Spain: Three and a half tonnes of chillies grown in a Segovia town

Maria was a frequent customer at the organic farming store run by Luis and Bea. Eventually, she decided to ask them a question: would they be willing to grow chillies? Yes, chillies; one of the most typical ingredients in Mexican cuisine and one that her husband, Roberto Ruiz, needed for his restaurant Punto MX. The proposal, which seemed crazy, went ahead and now Luis and Bea run four hectares of the crop in Navas de Oro, a town in Segovia with just 1,300 inhabitants. The entire production is organic and there is more than just chillies.

The project has been successful and production has skyrocketed. Last year, three and a half tonnes of chillies were produced. "We have too much," acknowledged the chef during a workshop held at the 16th edition of Reale Seguros Madrid Fusión, dedicated exclusively to this spicy food. How has the plan worked in Segovia? "By trial and error; there is no other way to find out what works and what doesn't. Moreover, we have other factors to take into account, such as the cold and the soil, which is not the same as in Mexico," explains the chef, the only one with a Michelin star Mexican restaurant outside the North American country.

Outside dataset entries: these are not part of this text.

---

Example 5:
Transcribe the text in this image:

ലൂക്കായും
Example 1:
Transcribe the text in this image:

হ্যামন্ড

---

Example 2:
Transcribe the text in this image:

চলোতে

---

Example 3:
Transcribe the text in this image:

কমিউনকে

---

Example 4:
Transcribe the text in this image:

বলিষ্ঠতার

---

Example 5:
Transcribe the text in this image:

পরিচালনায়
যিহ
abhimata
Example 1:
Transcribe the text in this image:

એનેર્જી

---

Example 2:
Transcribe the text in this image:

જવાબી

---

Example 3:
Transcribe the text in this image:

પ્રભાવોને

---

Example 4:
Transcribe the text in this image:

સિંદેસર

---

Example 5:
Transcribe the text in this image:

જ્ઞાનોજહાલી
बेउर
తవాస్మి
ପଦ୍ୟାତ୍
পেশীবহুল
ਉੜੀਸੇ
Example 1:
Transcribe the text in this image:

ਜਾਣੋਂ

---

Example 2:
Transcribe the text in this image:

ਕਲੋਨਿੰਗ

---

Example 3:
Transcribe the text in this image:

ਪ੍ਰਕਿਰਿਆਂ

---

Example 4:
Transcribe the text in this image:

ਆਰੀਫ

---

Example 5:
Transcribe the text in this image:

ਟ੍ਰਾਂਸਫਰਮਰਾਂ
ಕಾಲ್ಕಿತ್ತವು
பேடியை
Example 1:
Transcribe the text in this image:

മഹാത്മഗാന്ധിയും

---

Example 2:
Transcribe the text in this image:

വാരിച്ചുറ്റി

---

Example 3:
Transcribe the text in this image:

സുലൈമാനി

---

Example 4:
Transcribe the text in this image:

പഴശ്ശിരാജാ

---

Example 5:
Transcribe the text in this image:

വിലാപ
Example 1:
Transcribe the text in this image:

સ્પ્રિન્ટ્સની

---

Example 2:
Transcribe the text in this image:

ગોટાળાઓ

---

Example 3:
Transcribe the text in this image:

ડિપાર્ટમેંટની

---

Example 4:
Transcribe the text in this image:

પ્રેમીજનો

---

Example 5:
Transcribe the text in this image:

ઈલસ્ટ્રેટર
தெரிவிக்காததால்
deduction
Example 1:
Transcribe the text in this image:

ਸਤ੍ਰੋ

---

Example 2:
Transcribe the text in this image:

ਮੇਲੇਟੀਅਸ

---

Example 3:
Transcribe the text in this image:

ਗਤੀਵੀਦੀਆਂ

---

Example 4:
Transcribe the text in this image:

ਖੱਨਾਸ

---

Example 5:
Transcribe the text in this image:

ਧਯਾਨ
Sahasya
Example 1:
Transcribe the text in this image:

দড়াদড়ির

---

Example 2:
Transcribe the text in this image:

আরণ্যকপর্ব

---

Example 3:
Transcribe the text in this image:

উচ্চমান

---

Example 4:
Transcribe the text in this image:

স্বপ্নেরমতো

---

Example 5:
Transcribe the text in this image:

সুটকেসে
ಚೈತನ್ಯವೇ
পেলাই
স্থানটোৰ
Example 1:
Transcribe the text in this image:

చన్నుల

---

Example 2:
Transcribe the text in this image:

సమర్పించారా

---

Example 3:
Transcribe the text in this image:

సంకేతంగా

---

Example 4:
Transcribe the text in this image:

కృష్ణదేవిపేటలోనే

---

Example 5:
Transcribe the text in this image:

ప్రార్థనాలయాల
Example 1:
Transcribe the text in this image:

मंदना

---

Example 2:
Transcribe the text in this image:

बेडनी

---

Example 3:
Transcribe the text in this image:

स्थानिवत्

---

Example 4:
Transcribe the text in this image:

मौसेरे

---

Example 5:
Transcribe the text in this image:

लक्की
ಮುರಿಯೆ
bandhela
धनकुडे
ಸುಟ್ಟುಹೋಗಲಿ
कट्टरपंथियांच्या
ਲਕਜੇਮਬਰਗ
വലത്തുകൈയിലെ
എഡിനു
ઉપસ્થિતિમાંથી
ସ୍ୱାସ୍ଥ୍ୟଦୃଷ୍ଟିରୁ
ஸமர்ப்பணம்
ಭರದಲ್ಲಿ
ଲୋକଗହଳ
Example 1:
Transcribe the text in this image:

He explains that in Europe, chillies are famous and unknown at the same time. According to Ruiz, there are 320 different varieties; some in danger of extinction because they require a lot of dedication and are not commonly cultivated. But others, such as the Habanero, are better known. "This is the variety that I like the most, because it's the hottest and the one that has the best taste," he pointed out. Interestingly, the Habanero has been problematic for Segovian producers. The lack of sun has made it necessary for each plant to have its own lamp to allow them to grow. The chef hopes to be able to move them to the open ground by March.